** begin SELECTED EXCERPT **

If this is an indicator of what Ericson can do outside of his Draconian confines, then let's have more of the same, please.

To say “don’t give up the day job” to Johan Ericson would be extremely unfair. ‘Ashen’ is the debut release by Shadowgarden, the side-project to his more well-known post in Swedish goth-doomsters Draconian, and it’s an extremely good album indeed. 

The idea behind Shadowgarden was originally conceived by the guitarist and his then Draconian bandmate Andy Hindenäs back in the mid-nineties, and as a project it’s been picked up and put down more times than a well-thumbed copy of ‘Playboy’. But with demos being recorded off and on, here and there, over the years Ericson and Hindenäs began to pull together the nucleus of something quite special. Last year finally saw the pair in the studio to record the album, recruiting along the way Draconian’s live bassist Björn Johansson and renowned sound engineer and drummer Daniel Flores to help bring ‘Ashen’ to fruition. To top and tail things Draconian’s Lisa Johansson also turns in a stunning performance as special guest on ‘For Love And A Bullet’.



And the music? Well, it’s not as heavy or downbeat as Draconian; in fact it’s goth metal with a spring in its step, with lively choruses and forward-driving riffs and not an ounce of misery to be seen. In fact, Ericson and Hindenäs have crafted a brace of eminently memorable and exciting songs. “Gothic rock with some seriously catchy choruses” is how the pair themselves describe their music, and they ain’t far off. Think some of Paradise Lost’s more lively moments –yes, they have had some – and you won’t be too far adrift.

From the exquisite art deco style cover to the dying notes of closer ‘Slowmotion Apocalypse’ the band don’t put a foot wrong. The ten emotion-laden songs flow beautifully and seamlessly, and walk the high wire between seriously melodic and necessarily heavy, not dissimilar to the early days of HIM (before His Infernal Majesty Ville Valo became His Annoying Poster Boy). There’s not a duff track on this album – trust me on this – so it’s a bit difficult to come up with individual highlights, although those that are perhaps more equal than the others would include ‘1.40am’, opener ‘Shadowplay’, ‘Way Down Low’ and the aforementioned ‘With Love And A Bullet’. If this is an indicator of what Ericson can do outside of his Draconian confines, then let’s have more of the same, please.

** end SELECTED EXCERPT **

TASK LIST —
• A. Answer these questions from the album review:
(i) Shadowgarden is a side-project to which band?
(ii) Who was recruited as sound engineer and drummer for the recording?
(iii) What is the title of the album's closing track?
• B. Copy the album review word for word from "The idea behind" to "on ‘For Love And A Bullet’.".

** begin DATA EXTRACT **

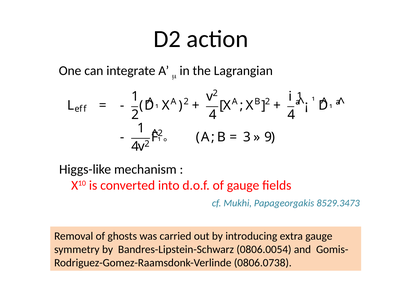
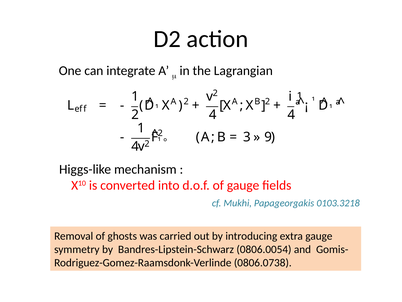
8529.3473: 8529.3473 -> 0103.3218
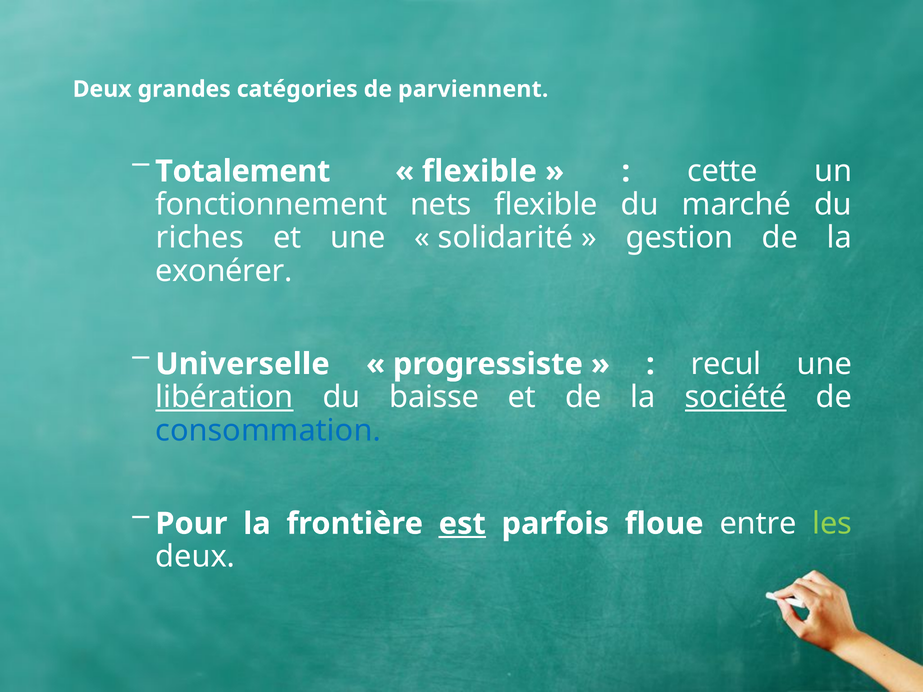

** end DATA EXTRACT **

EXERCISE SOLUTIONS —
• A.
(i) Draconian
(ii) Daniel Flores
(iii) 'Slowmotion Apocalypse'

• B.
The idea behind Shadowgarden was originally conceived by the guitarist and his then Draconian bandmate Andy Hindenäs back in the mid-nineties, and as a project it’s been picked up and put down more times than a well-thumbed copy of ‘Playboy’. But with demos being recorded off and on, here and there, over the years Ericson and Hindenäs began to pull together the nucleus of something quite special. Last year finally saw the pair in the studio to record the album, recruiting along the way Draconian’s live bassist Björn Johansson and renowned sound engineer and drummer Daniel Flores to help bring ‘Ashen’ to fruition. To top and tail things Draconian’s Lisa Johansson also turns in a stunning performance as special guest on ‘For Love And A Bullet’.